Three — grand larceny is the crime you can most reduce yourself. Phone theft at the train doors and pickpocketing on crowded platforms account for the bulk of incidents. Keep the phone away from the open door as the train pulls out, zip the bag, watch the seat next to you. These aren’t rare-event protections — they’re the actual daily fact pattern behind almost every grand larceny on the system.

Where to Check the Same Numbers Yourself

Three primary sources behind the data in this article, each updated on its own schedule:

The NYPD Citywide Crime Statistics page hosts the weekly CompStat PDF and Excel file. New file every Monday morning covering the week ending the previous Sunday.

The CompStat 2.0 interactive portal lets riders search by transit district and pull line-level breakdowns that the weekly PDF aggregates.

The NYPD Transit and Bus Crime Reports archive posts monthly PDFs by transit district. Useful when a more granular question — say, what happened on the 2/5 line in Brooklyn this month — comes up. Monthly reports lag the weekly CompStat by several weeks.

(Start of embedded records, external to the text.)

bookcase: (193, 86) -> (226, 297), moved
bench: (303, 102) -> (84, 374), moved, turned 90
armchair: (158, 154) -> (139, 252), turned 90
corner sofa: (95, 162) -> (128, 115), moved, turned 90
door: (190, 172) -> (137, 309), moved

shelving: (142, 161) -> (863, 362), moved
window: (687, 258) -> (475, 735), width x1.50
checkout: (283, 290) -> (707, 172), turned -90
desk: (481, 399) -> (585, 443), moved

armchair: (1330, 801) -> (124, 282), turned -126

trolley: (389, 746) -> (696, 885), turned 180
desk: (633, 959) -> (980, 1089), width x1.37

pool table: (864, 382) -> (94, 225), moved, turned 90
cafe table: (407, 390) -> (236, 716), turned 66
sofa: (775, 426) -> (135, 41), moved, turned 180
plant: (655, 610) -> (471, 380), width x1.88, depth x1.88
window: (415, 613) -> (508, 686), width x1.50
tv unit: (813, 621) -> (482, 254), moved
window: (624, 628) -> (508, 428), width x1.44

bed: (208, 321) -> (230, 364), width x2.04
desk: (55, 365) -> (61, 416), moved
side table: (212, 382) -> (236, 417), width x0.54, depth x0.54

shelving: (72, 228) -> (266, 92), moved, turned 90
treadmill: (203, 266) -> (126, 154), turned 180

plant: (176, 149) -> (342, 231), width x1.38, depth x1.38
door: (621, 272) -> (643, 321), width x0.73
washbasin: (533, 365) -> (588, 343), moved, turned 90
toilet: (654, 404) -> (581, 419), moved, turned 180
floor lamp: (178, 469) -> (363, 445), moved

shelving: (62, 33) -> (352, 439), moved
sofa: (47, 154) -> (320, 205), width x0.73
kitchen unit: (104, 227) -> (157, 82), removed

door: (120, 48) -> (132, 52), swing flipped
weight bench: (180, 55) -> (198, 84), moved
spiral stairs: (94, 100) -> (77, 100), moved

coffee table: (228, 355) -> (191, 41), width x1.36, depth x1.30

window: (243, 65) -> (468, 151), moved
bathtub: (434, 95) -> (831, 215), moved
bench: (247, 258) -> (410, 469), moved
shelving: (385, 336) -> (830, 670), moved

The Bottom Line for Riders This Week

The subway in mid-May 2026 is statistically safer than the subway in mid-May of any year since the late 2000s outside of the pandemic-era ridership collapse. It is roughly as safe as the subway in mid-May 2025 — last year — and trending slightly better in the categories riders actually encounter, particularly theft. It is not improving as fast as the streets above ground, which is a real gap that the data shows clearly.

None of that means a particular train at a particular hour will be the system average. Late-night cars, certain transfer stations, and specific lines run hotter or colder than the system mean. But for the daily question of whether to take the train — the answer the CompStat sheet supports is the same one most regular riders already act on: yes, ride it, and zip your bag.

Data sources: NYPD CompStat Citywide weekly report covering the week of 5/4/2026 through 5/10/2026 (Volume 33, Number 19); NYPD press release dated April 2, 2026 reporting Q1 2026 statistics. Figures are preliminary and subject to revision.